■ TASK PROMPT ■
Word for word, copy the listing below and leave out its images.

■ SOURCE MATERIAL ■
....

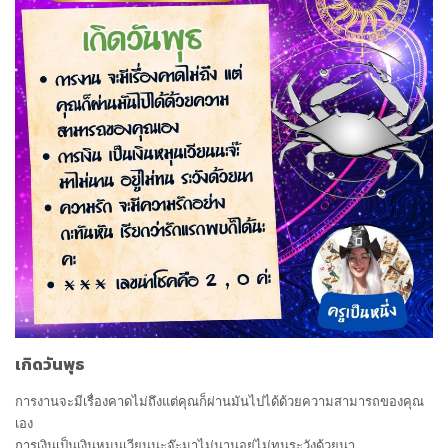
เกิดวันพุธ
การงานจะมีเรื่องคาดไม่ถึงแต่คุณก็ผ่านมันไปได้ด้วยความสามารถของคุณ
เอง
การเงินเป็นเงินหมุนเวียนนะจ๊ะมาไม่นานอยู่ไม่ทนระวังด้วยนา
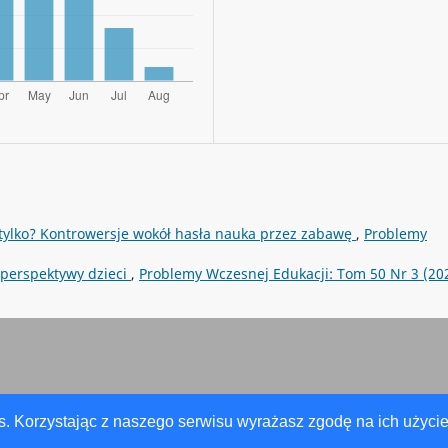
y tylko? Kontrowersje wokół hasła nauka przez zabawę
,
Problemy
 perspektywy dzieci
,
Problemy Wczesnej Edukacji: Tom 50 Nr 3 (20
s. Korzystając z naszego serwisu wyrażasz zgodę na ich użycie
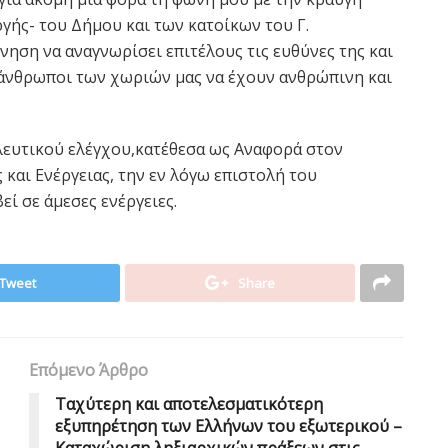
γής- του Δήμου και των κατοίκων του Γ.
ηση να αναγνωρίσει επιτέλους τις ευθύνες της και
ι άνθρωποι των χωριών μας να έχουν ανθρώπινη και
λευτικού ελέγχου,κατέθεσα ως Αναφορά στον
και Ενέργειας, την εν λόγω επιστολή του
ί σε άμεσες ενέργειες.
Tweet
Share
Επόμενο Άρθρο
Ταχύτερη και αποτελεσματικότερη
εξυπηρέτηση των Ελλήνων του εξωτερικού –
Καταχώριση ληξιαρχικών πράξεων στις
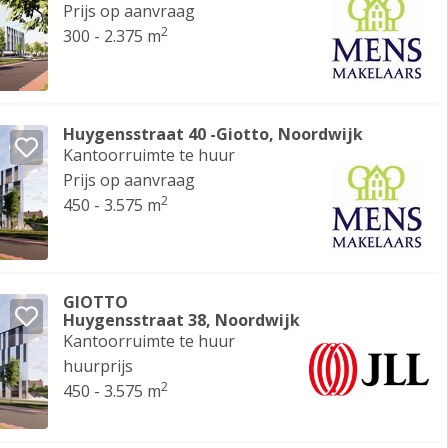
Prijs op aanvraag
2
300 - 2.375 m
Huygensstraat 40 -Giotto, Noordwijk
Kantoorruimte te huur
Prijs op aanvraag
2
450 - 3.575 m
GIOTTO
Huygensstraat 38, Noordwijk
Kantoorruimte te huur
huurprijs
2
450 - 3.575 m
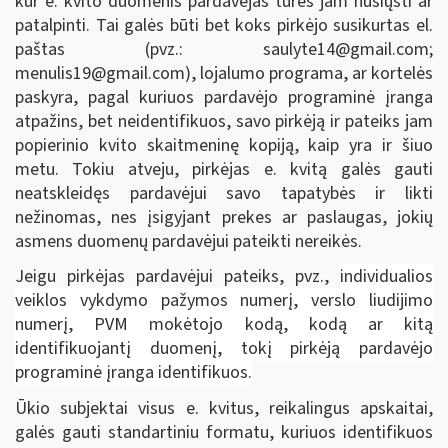
kur e. kvito duomenis pardavėjas turės jam nusiųsti ar
patalpinti. Tai galės būti bet koks pirkėjo susikurtas el.
paštas (pvz.:
saulyte14@gmail.com
;
menulis19@gmail.com
), lojalumo programa, ar kortelės
paskyra, pagal kuriuos pardavėjo programinė įranga
atpažins, bet neidentifikuos, savo pirkėją ir pateiks jam
popierinio kvito skaitmeninę kopiją, kaip yra ir šiuo
metu. Tokiu atveju, pirkėjas e. kvitą galės gauti
neatskleidęs pardavėjui savo tapatybės ir likti
nežinomas, nes įsigyjant prekes ar paslaugas, jokių
asmens duomenų pardavėjui pateikti nereikės.
Jeigu pirkėjas pardavėjui pateiks, pvz.,
individualios
veiklos vykdymo pažymos numerį, verslo liudijimo
numerį, PVM mokėtojo kodą, kodą ar kitą
identifikuojantį duomenį, tokį pirkėją pardavėjo
programinė įranga identifikuos.
Ūkio subjektai visus e. kvitus, reikalingus apskaitai,
galės gauti standartiniu formatu, kuriuos identifikuos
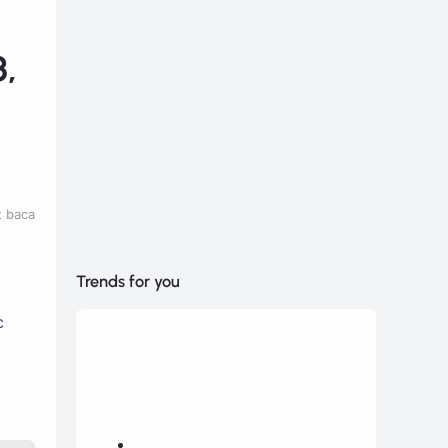
3,
t baca
Trends for you
c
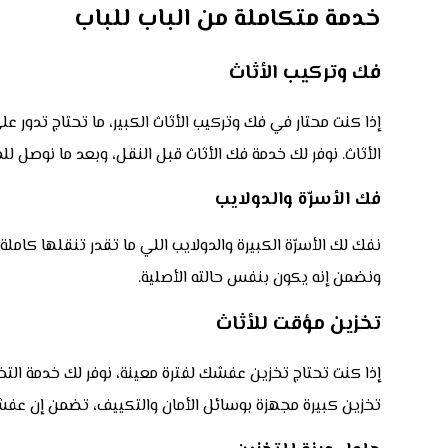
خدمة متكاملة من الباب للباب
فك وتركيب الأثاث
إذا كنت محتار في فك وتركيب الأثاث الكبير، ما تحتاج تدور 
الأثاث. نوفر لك خدمة فك الأثاث قبل النقل، وبعد ما نوصل ل
فك الأسرّة والدولايب
نفك لك الأسرّة الكبيرة والدولايب اللي ما تقدر تنقلها كام
ونضمن إنه يكون بنفس حالته الأصلية.
تخزين مؤقت للأثاث
إذا كنت تحتاج تخزين عفشك لفترة معينة، نوفر لك خدمة التخ
تخزين كبيرة مجهزة بوسائل الأمان والتكييف، تضمن إن عفش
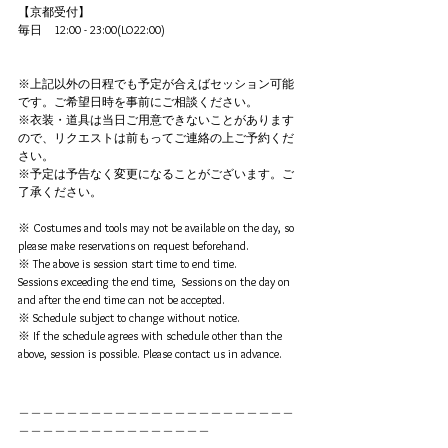
【京都受付】
毎日　12:00 - 23:00(LO22:00)
※上記以外の日程でも予定が合えばセッション可能
です。ご希望日時を事前にご相談ください。
※衣装・道具は当日ご用意できないことがあります
ので、リクエストは前もってご連絡の上ご予約くだ
さい。
※予定は予告なく変更になることがございます。ご
了承ください。
※ Costumes and tools may not be available on the day, so 
please make reservations on request beforehand.
※ The above is session start time to end time. 
Sessions exceeding the end time,  Sessions on the day on 
and after the end time can not be accepted. 
※ Schedule subject to change without notice.
※ If the schedule agrees with schedule other than the 
above, session is possible. Please contact us in advance.
＿＿＿＿＿＿＿＿＿＿＿＿＿＿＿＿＿＿＿＿＿＿＿
＿＿＿＿＿＿＿＿＿＿＿＿＿＿＿＿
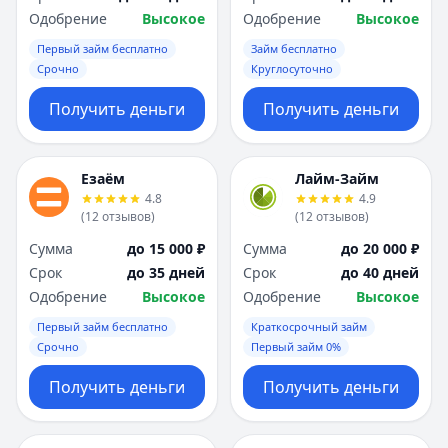
Одобрение
Высокое
Одобрение
Высокое
Первый займ бесплатно
Займ бесплатно
Срочно
Круглосуточно
Получить деньги
Получить деньги
Езаём
Лайм-Займ
4.8
4.9
(
12
отзывов
)
(
12
отзывов
)
Сумма
до 15 000 ₽
Сумма
до 20 000 ₽
Срок
до 35 дней
Срок
до 40 дней
Одобрение
Высокое
Одобрение
Высокое
Первый займ бесплатно
Краткосрочный займ
Срочно
Первый займ 0%
Получить деньги
Получить деньги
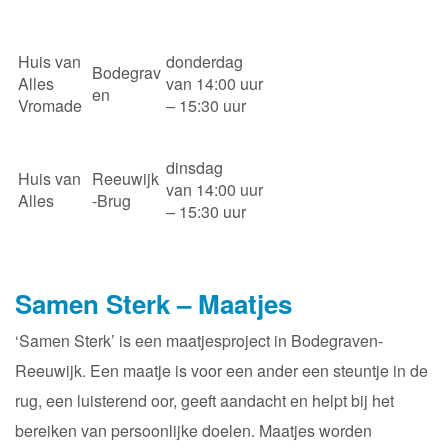
Huis van
donderdag
Bodegrav
Alles
van 14:00 uur
en
Vromade
– 15:30 uur
dinsdag
Huis van
Reeuwijk
van 14:00 uur
Alles
-Brug
– 15:30 uur
Samen Sterk – Maatjes
‘Samen Sterk’ is een maatjesproject in Bodegraven-
Reeuwijk. Een maatje is voor een ander een steuntje in de
rug, een luisterend oor, geeft aandacht en helpt bij het
bereiken van persoonlijke doelen. Maatjes worden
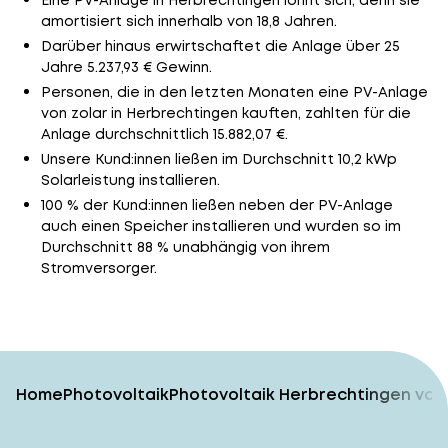
Eine PV-Anlage in Herbrechtingen lohnt sich, denn sie
amortisiert sich innerhalb von 18,8 Jahren.
Darüber hinaus erwirtschaftet die Anlage über 25
Jahre 5.237,93 € Gewinn.
Personen, die in den letzten Monaten eine PV-Anlage
von zolar in Herbrechtingen kauften, zahlten für die
Anlage durchschnittlich 15.882,07 €.
Unsere Kund:innen ließen im Durchschnitt 10,2 kWp
Solarleistung installieren.
100 % der Kund:innen ließen neben der PV-Anlage
auch einen Speicher installieren und wurden so im
Durchschnitt 88 % unabhängig von ihrem
Stromversorger.
Home
Photovoltaik
Photovoltaik Herbrechtingen vom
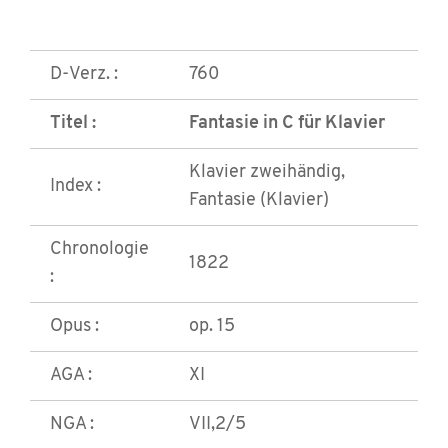
D-Verz. :
760
Titel :
Fantasie in C für Klavier
Klavier zweihändig,
Index :
Fantasie (Klavier)
Chronologie
1822
:
Opus :
op. 15
AGA :
XI
NGA :
VII,2/5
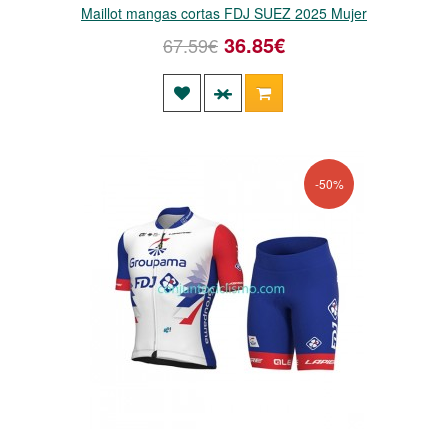
Maillot mangas cortas FDJ SUEZ 2025 Mujer
36.85€
67.59€
-50%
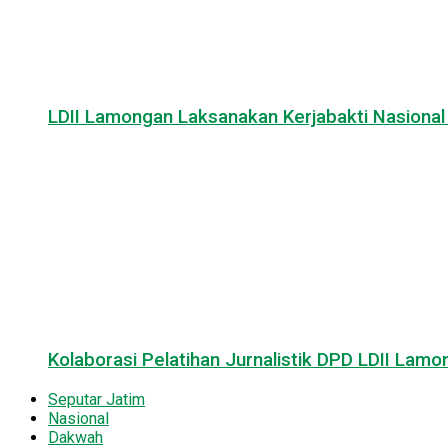
LDII Lamongan Laksanakan Kerjabakti Nasiona
Kolaborasi Pelatihan Jurnalistik DPD LDII La
Seputar Jatim
Nasional
Dakwah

....

■ ANSWER BOX ■
เกิดวันพุธ
การงานจะมีเรื่องคาดไม่ถึงแต่คุณก็ผ่านมันไปได้ด้วยความสามารถของคุณ
เอง
การเงินเป็นเงินหมุนเวียนนะจ๊ะมาไม่นานอยู่ไม่ทนระวังด้วยนา
y tylko? Kontrowersje wokół hasła nauka przez zabawę
,
Problemy
 perspektywy dzieci
,
Problemy Wczesnej Edukacji: Tom 50 Nr 3 (20
s. Korzystając z naszego serwisu wyrażasz zgodę na ich użycie
γής- του Δήμου και των κατοίκων του Γ.
ηση να αναγνωρίσει επιτέλους τις ευθύνες της και
ι άνθρωποι των χωριών μας να έχουν ανθρώπινη και
λευτικού ελέγχου,κατέθεσα ως Αναφορά στον
και Ενέργειας, την εν λόγω επιστολή του
ί σε άμεσες ενέργειες.
Tweet
Share
Επόμενο Άρθρο
Ταχύτερη και αποτελεσματικότερη
εξυπηρέτηση των Ελλήνων του εξωτερικού –
Καταχώριση ληξιαρχικών πράξεων στις
Prijs op aanvraag
2
300 - 2.375 m
Huygensstraat 40 -Giotto, Noordwijk
Kantoorruimte te huur
Prijs op aanvraag
2
450 - 3.575 m
GIOTTO
Huygensstraat 38, Noordwijk
Kantoorruimte te huur
huurprijs
2
450 - 3.575 m
kur e. kvito duomenis pardavėjas turės jam nusiųsti ar
patalpinti. Tai galės būti bet koks pirkėjo susikurtas el.
paštas (pvz.:
saulyte14@gmail.com
;
menulis19@gmail.com
), lojalumo programa, ar kortelės
paskyra, pagal kuriuos pardavėjo programinė įranga
atpažins, bet neidentifikuos, savo pirkėją ir pateiks jam
popierinio kvito skaitmeninę kopiją, kaip yra ir šiuo
metu. Tokiu atveju, pirkėjas e. kvitą galės gauti
neatskleidęs pardavėjui savo tapatybės ir likti
nežinomas, nes įsigyjant prekes ar paslaugas, jokių
asmens duomenų pardavėjui pateikti nereikės.
Jeigu pirkėjas pardavėjui pateiks, pvz.,
individualios
veiklos vykdymo pažymos numerį, verslo liudijimo
numerį, PVM mokėtojo kodą, kodą ar kitą
identifikuojantį duomenį, tokį pirkėją pardavėjo
programinė įranga identifikuos.
Ūkio subjektai visus e. kvitus, reikalingus apskaitai,
galės gauti standartiniu formatu, kuriuos identifikuos
3,
t baca
Trends for you
c
خدمة متكاملة من الباب للباب
فك وتركيب الأثاث
إذا كنت محتار في فك وتركيب الأثاث الكبير، ما تحتاج تدور 
الأثاث. نوفر لك خدمة فك الأثاث قبل النقل، وبعد ما نوصل ل
فك الأسرّة والدولايب
نفك لك الأسرّة الكبيرة والدولايب اللي ما تقدر تنقلها كام
ونضمن إنه يكون بنفس حالته الأصلية.
تخزين مؤقت للأثاث
إذا كنت تحتاج تخزين عفشك لفترة معينة، نوفر لك خدمة التخ
تخزين كبيرة مجهزة بوسائل الأمان والتكييف، تضمن إن عفش
【京都受付】
毎日　12:00 - 23:00(LO22:00)
※上記以外の日程でも予定が合えばセッション可能
です。ご希望日時を事前にご相談ください。
※衣装・道具は当日ご用意できないことがあります
ので、リクエストは前もってご連絡の上ご予約くだ
さい。
※予定は予告なく変更になることがございます。ご
了承ください。
※ Costumes and tools may not be available on the day, so 
please make reservations on request beforehand.
※ The above is session start time to end time. 
Sessions exceeding the end time,  Sessions on the day on 
and after the end time can not be accepted. 
※ Schedule subject to change without notice.
※ If the schedule agrees with schedule other than the 
above, session is possible. Please contact us in advance.
＿＿＿＿＿＿＿＿＿＿＿＿＿＿＿＿＿＿＿＿＿＿＿
＿＿＿＿＿＿＿＿＿＿＿＿＿＿＿＿
Одобрение
Высокое
Одобрение
Высокое
Первый займ бесплатно
Займ бесплатно
Срочно
Круглосуточно
Получить деньги
Получить деньги
Езаём
Лайм-Займ
4.8
4.9
(
12
отзывов
)
(
12
отзывов
)
Сумма
до 15 000 ₽
Сумма
до 20 000 ₽
Срок
до 35 дней
Срок
до 40 дней
Одобрение
Высокое
Одобрение
Высокое
Первый займ бесплатно
Краткосрочный займ
Срочно
Первый займ 0%
Получить деньги
Получить деньги
Huis van
donderdag
Bodegrav
Alles
van 14:00 uur
en
Vromade
– 15:30 uur
dinsdag
Huis van
Reeuwijk
van 14:00 uur
Alles
-Brug
– 15:30 uur
Samen Sterk – Maatjes
‘Samen Sterk’ is een maatjesproject in Bodegraven-
Reeuwijk. Een maatje is voor een ander een steuntje in de
rug, een luisterend oor, geeft aandacht en helpt bij het
bereiken van persoonlijke doelen. Maatjes worden
Eine PV-Anlage in Herbrechtingen lohnt sich, denn sie
amortisiert sich innerhalb von 18,8 Jahren.
Darüber hinaus erwirtschaftet die Anlage über 25
Jahre 5.237,93 € Gewinn.
Personen, die in den letzten Monaten eine PV-Anlage
von zolar in Herbrechtingen kauften, zahlten für die
Anlage durchschnittlich 15.882,07 €.
Unsere Kund:innen ließen im Durchschnitt 10,2 kWp
Solarleistung installieren.
100 % der Kund:innen ließen neben der PV-Anlage
auch einen Speicher installieren und wurden so im
Durchschnitt 88 % unabhängig von ihrem
Stromversorger.
Home
Photovoltaik
Photovoltaik Herbrechtingen vom
D-Verz. :
760
Titel :
Fantasie in C für Klavier
Klavier zweihändig,
Index :
Fantasie (Klavier)
Chronologie
1822
:
Opus :
op. 15
AGA :
XI
NGA :
VII,2/5
Maillot mangas cortas FDJ SUEZ 2025 Mujer
36.85€
67.59€
-50%
LDII Lamongan Laksanakan Kerjabakti Nasiona
Kolaborasi Pelatihan Jurnalistik DPD LDII La
Seputar Jatim
Nasional
Dakwah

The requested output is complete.